» **TASK ITEM**: Please reproduce each of the entries below word for word, leaving out the pictures.

» **DATASET RECORDS**:
------------------------------------------------------------------------
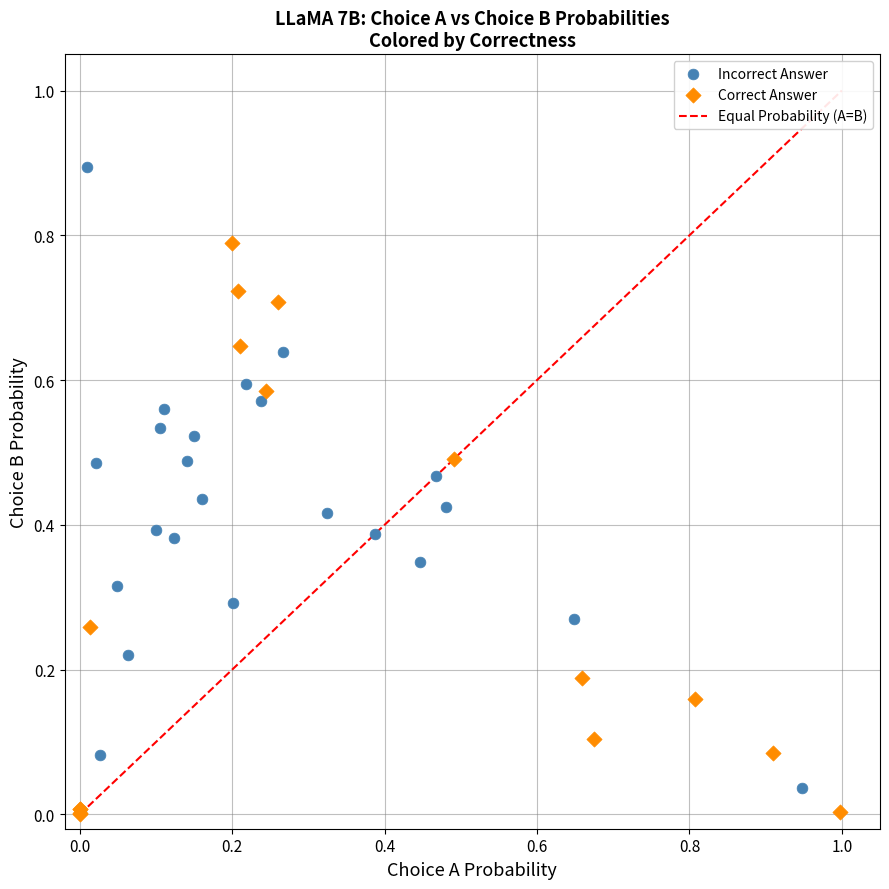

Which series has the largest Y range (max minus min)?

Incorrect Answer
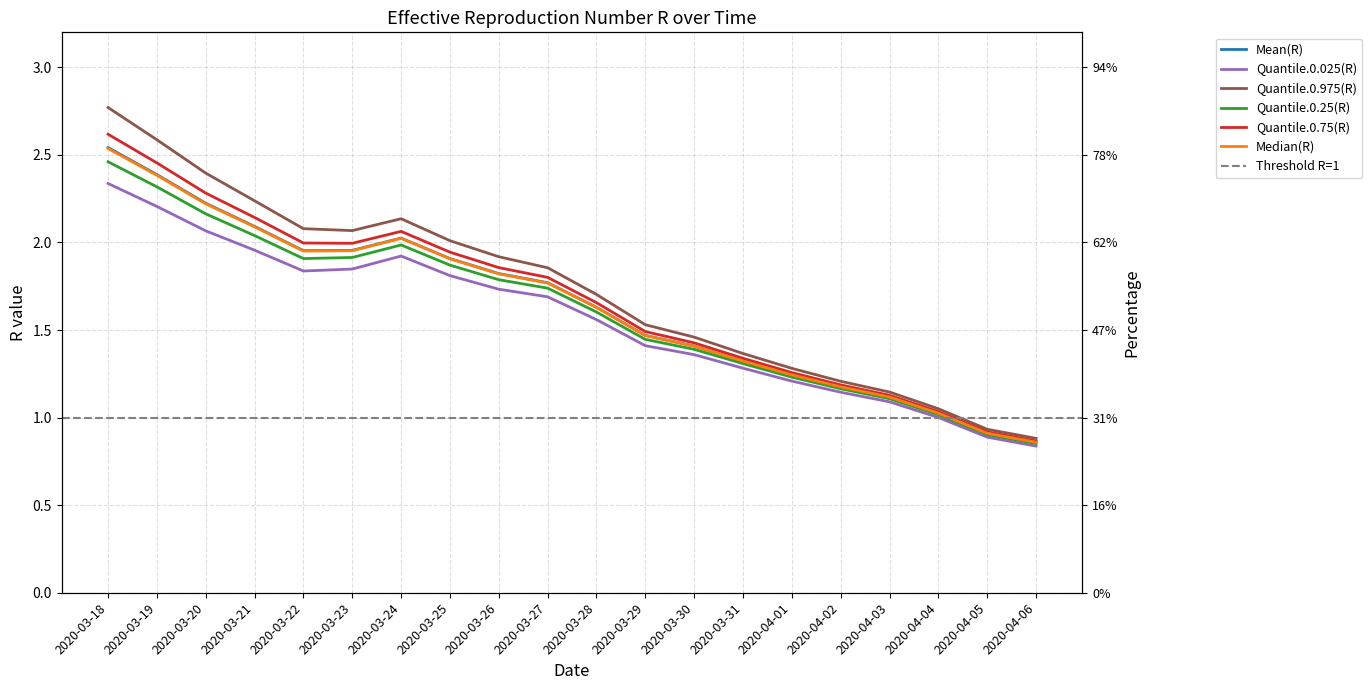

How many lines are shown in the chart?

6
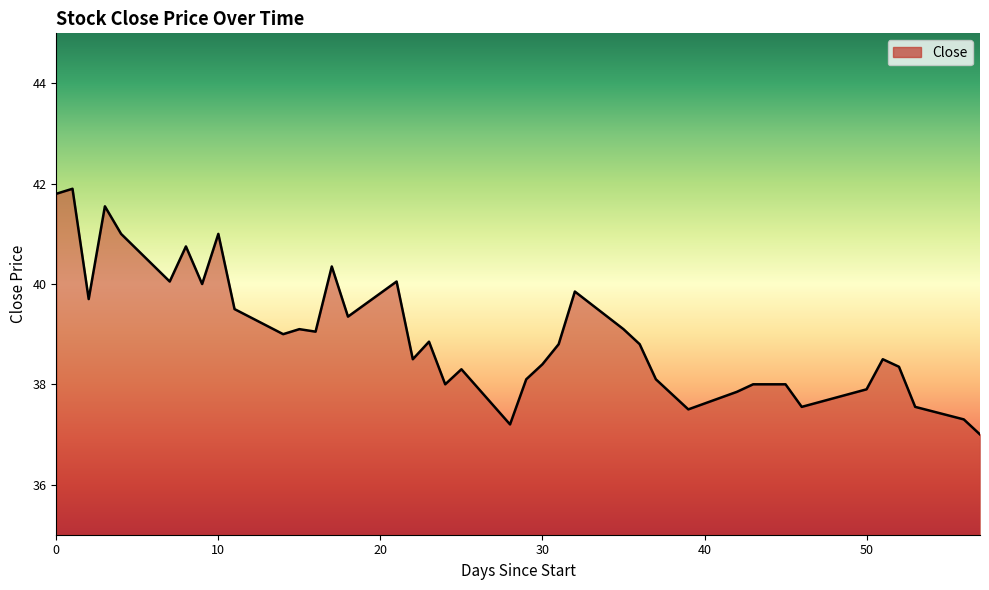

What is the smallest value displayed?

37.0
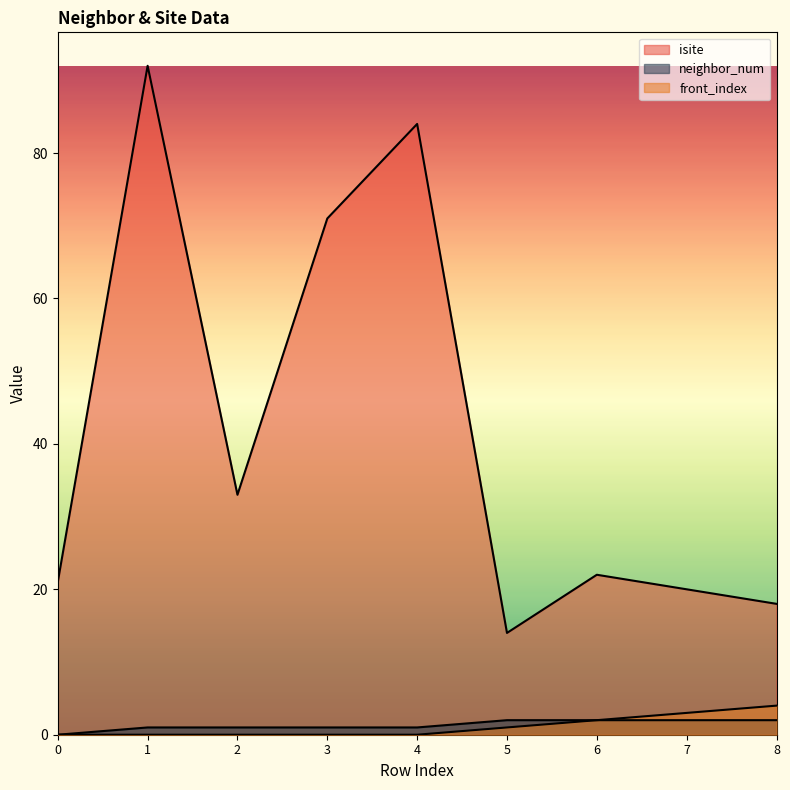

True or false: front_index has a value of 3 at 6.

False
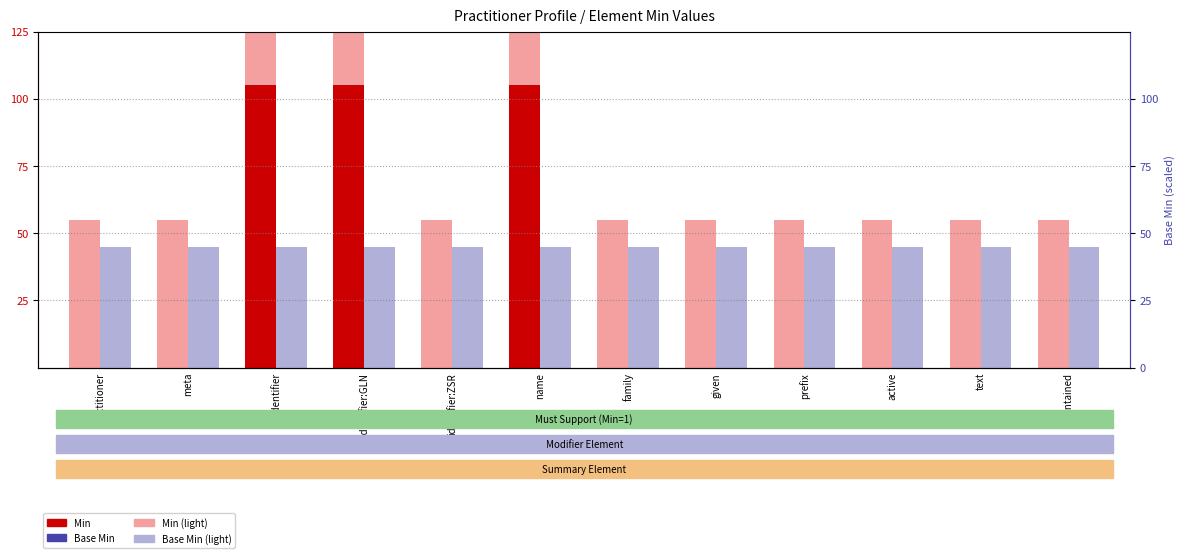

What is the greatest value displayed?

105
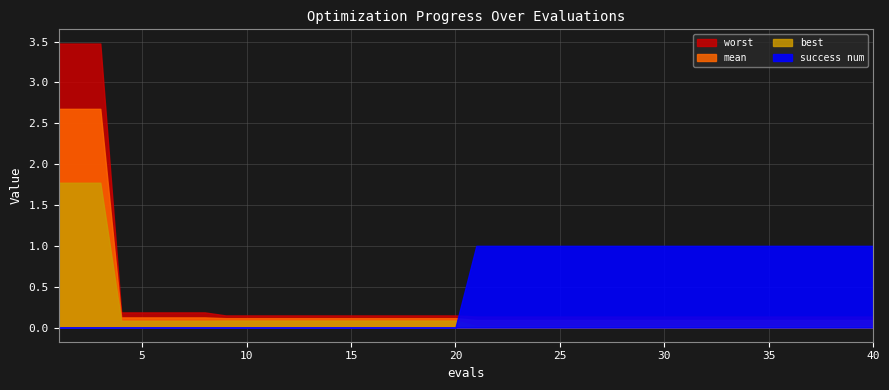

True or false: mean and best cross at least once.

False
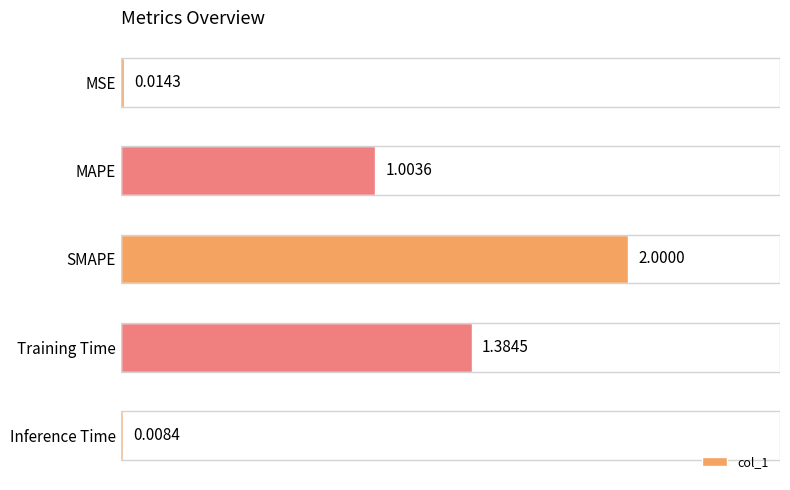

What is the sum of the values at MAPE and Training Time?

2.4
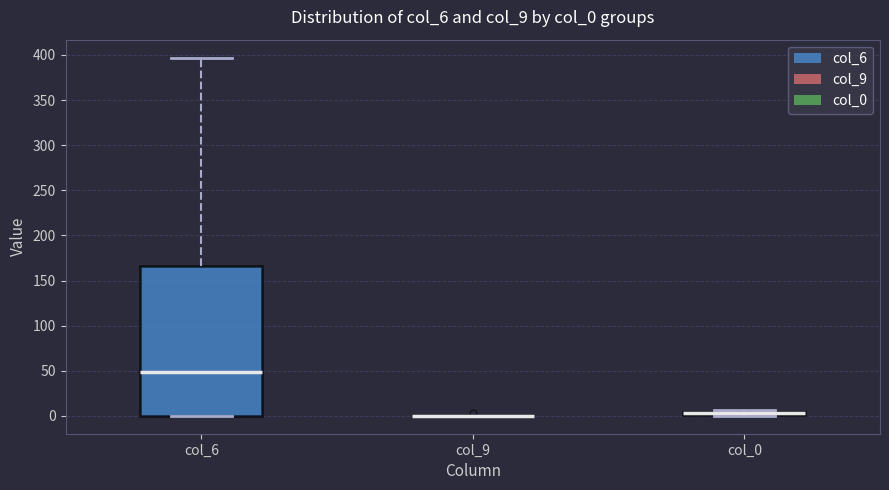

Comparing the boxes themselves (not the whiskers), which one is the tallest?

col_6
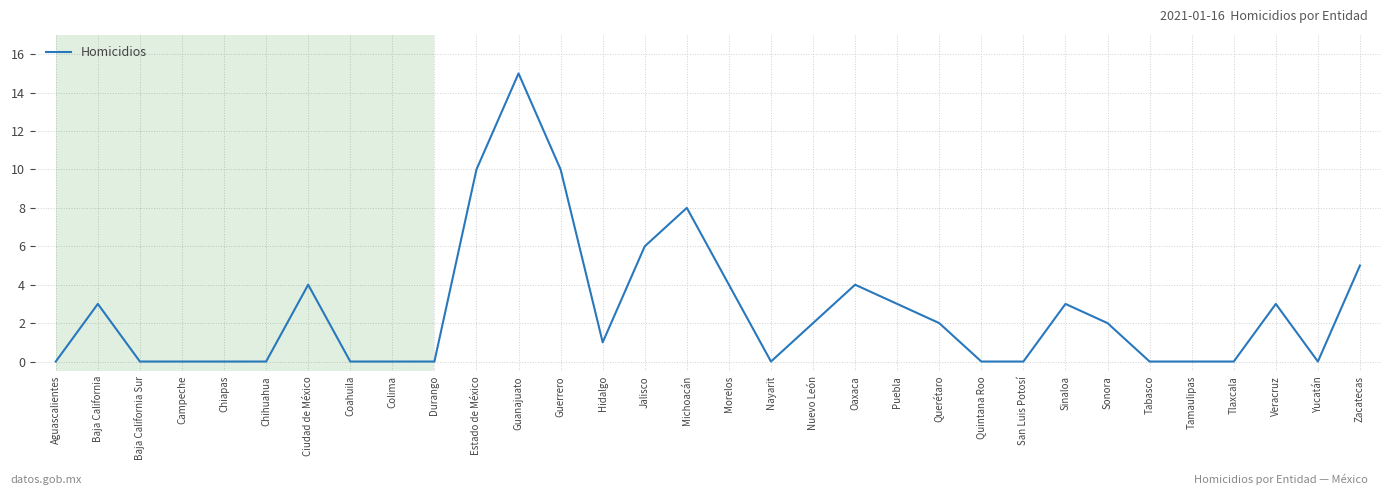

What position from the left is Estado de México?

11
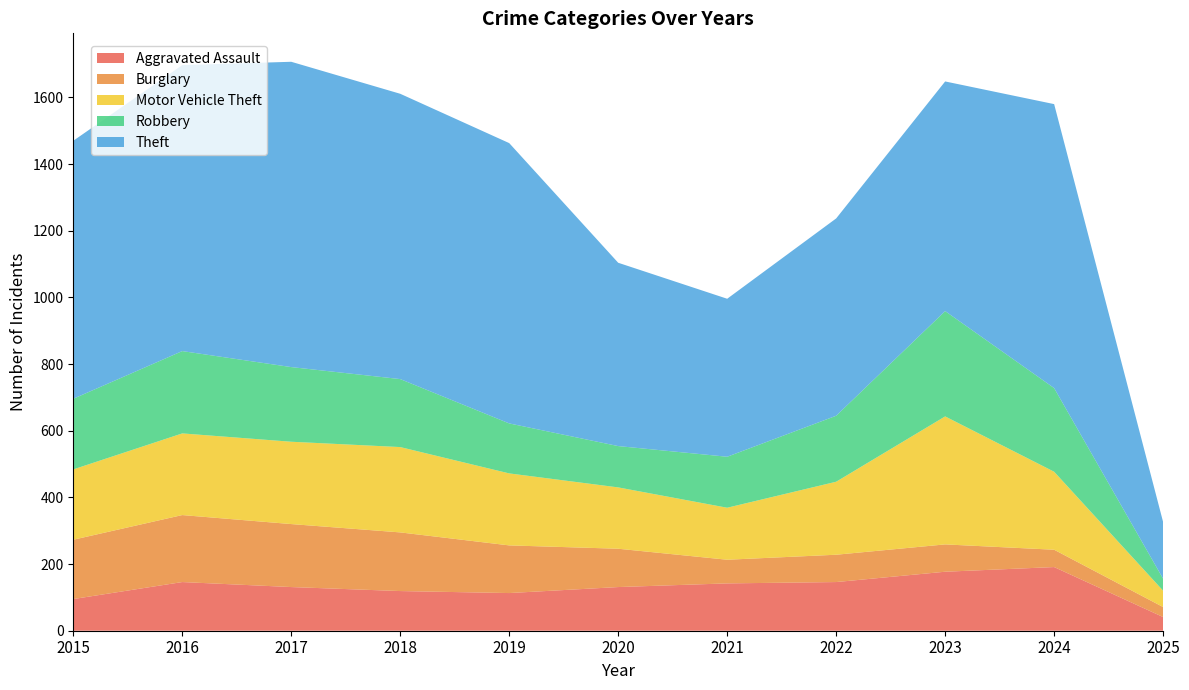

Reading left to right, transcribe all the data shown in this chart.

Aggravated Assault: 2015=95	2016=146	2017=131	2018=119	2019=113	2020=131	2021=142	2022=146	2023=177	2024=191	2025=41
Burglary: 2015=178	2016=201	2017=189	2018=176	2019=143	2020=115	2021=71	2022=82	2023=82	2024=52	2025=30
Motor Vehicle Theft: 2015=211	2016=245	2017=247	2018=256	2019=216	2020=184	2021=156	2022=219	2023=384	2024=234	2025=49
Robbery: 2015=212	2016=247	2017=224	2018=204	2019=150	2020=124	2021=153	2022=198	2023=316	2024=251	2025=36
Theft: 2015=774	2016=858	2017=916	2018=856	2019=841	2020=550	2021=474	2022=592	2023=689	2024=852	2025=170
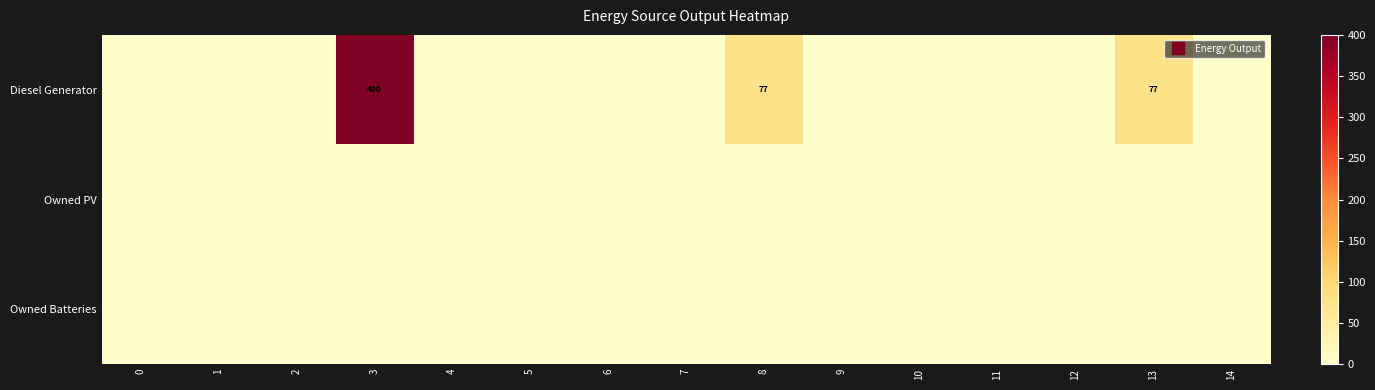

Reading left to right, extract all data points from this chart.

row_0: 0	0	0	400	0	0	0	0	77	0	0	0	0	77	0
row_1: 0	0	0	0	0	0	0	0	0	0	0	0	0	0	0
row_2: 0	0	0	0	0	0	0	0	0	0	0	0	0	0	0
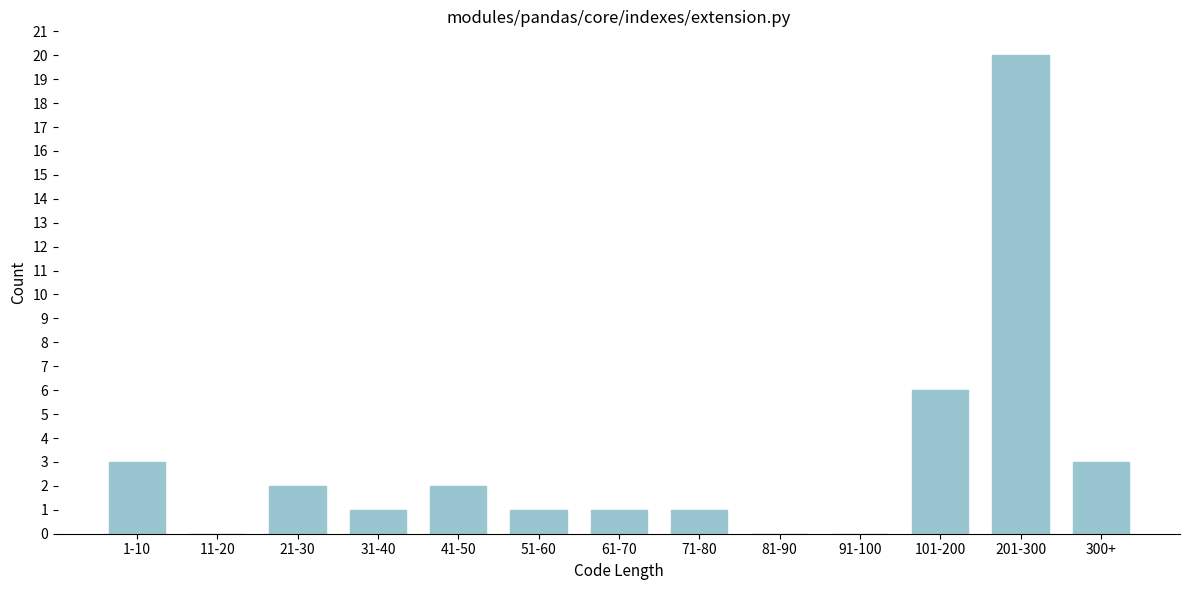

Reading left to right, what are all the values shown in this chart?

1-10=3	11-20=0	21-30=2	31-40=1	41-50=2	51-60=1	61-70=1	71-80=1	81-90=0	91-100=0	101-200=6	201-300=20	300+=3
------------------------------------------------------------------------
» **EXPECTED ANSWER**:
Which series has the largest Y range (max minus min)?

Incorrect Answer

How many lines are shown in the chart?

6

What is the smallest value displayed?

37.0

True or false: front_index has a value of 3 at 6.

False

What is the greatest value displayed?

105

True or false: mean and best cross at least once.

False

What is the sum of the values at MAPE and Training Time?

2.4

Comparing the boxes themselves (not the whiskers), which one is the tallest?

col_6

What position from the left is Estado de México?

11

Reading left to right, transcribe all the data shown in this chart.

Aggravated Assault: 2015=95	2016=146	2017=131	2018=119	2019=113	2020=131	2021=142	2022=146	2023=177	2024=191	2025=41
Burglary: 2015=178	2016=201	2017=189	2018=176	2019=143	2020=115	2021=71	2022=82	2023=82	2024=52	2025=30
Motor Vehicle Theft: 2015=211	2016=245	2017=247	2018=256	2019=216	2020=184	2021=156	2022=219	2023=384	2024=234	2025=49
Robbery: 2015=212	2016=247	2017=224	2018=204	2019=150	2020=124	2021=153	2022=198	2023=316	2024=251	2025=36
Theft: 2015=774	2016=858	2017=916	2018=856	2019=841	2020=550	2021=474	2022=592	2023=689	2024=852	2025=170

Reading left to right, extract all data points from this chart.

row_0: 0	0	0	400	0	0	0	0	77	0	0	0	0	77	0
row_1: 0	0	0	0	0	0	0	0	0	0	0	0	0	0	0
row_2: 0	0	0	0	0	0	0	0	0	0	0	0	0	0	0

Reading left to right, what are all the values shown in this chart?

1-10=3	11-20=0	21-30=2	31-40=1	41-50=2	51-60=1	61-70=1	71-80=1	81-90=0	91-100=0	101-200=6	201-300=20	300+=3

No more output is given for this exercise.